On Thu, 28 Jan 1999, Tobias Richter wrote:

> You ([EMAIL PROTECTED]) wrote:
> > cfdisk correctly reads the partition table and identifies one partition,
> > formattted hpfs.
> > 
> > I tried varius ways of mounting to no avail. I suspect the problem here is
> > IBM's trickery. For these drives there's a filter driver that reads 2K
> > sectors and passes them out in 512 byte chunks. All the other software
> > views the drive as being formatted with 512 byte sectors. I imagine this
> > has implications for device addressing and could well stuff up the Linux
> > HPFS driver.
> 
> So I would syspect that Linux' hpfs driver isn't doing these quirks.
> 
> > This information reinforces my view that Linux' driver needs to get the
> > device capacity information whenever there's a media change.
> 
> I have no idea why you believe this based on the above facts.

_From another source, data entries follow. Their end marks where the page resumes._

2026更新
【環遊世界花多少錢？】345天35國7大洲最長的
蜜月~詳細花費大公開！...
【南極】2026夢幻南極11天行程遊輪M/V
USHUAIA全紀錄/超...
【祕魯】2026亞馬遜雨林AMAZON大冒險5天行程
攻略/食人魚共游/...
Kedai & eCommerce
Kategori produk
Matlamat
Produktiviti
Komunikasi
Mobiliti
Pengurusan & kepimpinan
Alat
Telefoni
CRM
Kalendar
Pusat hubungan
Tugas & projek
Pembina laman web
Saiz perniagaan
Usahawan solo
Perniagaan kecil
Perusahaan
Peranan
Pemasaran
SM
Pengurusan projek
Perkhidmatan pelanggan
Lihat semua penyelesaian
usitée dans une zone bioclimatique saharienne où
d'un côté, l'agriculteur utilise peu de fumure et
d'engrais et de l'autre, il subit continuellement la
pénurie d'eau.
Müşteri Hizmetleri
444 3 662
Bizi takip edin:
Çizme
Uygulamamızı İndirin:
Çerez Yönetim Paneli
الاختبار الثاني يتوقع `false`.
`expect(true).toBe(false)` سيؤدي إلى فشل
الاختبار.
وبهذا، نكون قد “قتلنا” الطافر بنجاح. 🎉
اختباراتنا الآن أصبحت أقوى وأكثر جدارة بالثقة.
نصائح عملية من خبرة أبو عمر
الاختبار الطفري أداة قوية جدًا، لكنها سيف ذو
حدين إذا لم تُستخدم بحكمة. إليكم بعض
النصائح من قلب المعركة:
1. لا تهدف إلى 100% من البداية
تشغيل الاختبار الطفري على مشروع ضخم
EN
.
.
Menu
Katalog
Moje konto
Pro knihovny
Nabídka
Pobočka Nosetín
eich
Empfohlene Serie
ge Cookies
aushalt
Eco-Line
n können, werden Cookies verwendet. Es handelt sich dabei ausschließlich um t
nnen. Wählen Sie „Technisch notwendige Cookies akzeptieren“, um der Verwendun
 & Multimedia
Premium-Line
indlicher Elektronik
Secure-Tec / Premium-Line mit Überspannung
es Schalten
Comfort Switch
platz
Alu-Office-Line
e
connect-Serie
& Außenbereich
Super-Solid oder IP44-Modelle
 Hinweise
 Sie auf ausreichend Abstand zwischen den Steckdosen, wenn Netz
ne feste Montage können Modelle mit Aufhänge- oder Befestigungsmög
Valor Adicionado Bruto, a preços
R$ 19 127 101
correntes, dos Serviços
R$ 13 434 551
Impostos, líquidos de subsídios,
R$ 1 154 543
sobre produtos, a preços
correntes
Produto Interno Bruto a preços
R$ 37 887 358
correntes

You trimmed the relevant facts what are these:
1  I can read the 640 Mb disk if i boot with one in the drive. ailure to
navigate the HPFS filesystem is not a failute to read the disk. There are
no data overruns.

2  I cannot read the 640 Mb disk if i boot without one in the drive. I get
data overruns.

Conclusion: procssing differs depending on which disk is in the drive at
boot time and consequent initialisation. As the drive capacity is reported
at boot time and not subsequently, I further conclude the drive capacity is
NOT recalculated when the media changes.

> 
> Try making and mounting an ext2 filesystem on that MO drive. 

As I can't read any data from the 640 Mb disks unless I boot with one in
the drive, I see no point in this.  To create a  filesystem I must be
able to partition table. To read the filesystem I must be able to read the
partition table, This I cannot do unless I boot with a 640 Mb disk in the
drive. Rebooting to change media type is not convenient. I can do better on
OS/2 and even NT



-- 
Cheers
John Summerfield
http://os2.ami.com.au/os2/ for OS/2 support.
Configuration, networking, combined IBM ftpsites index.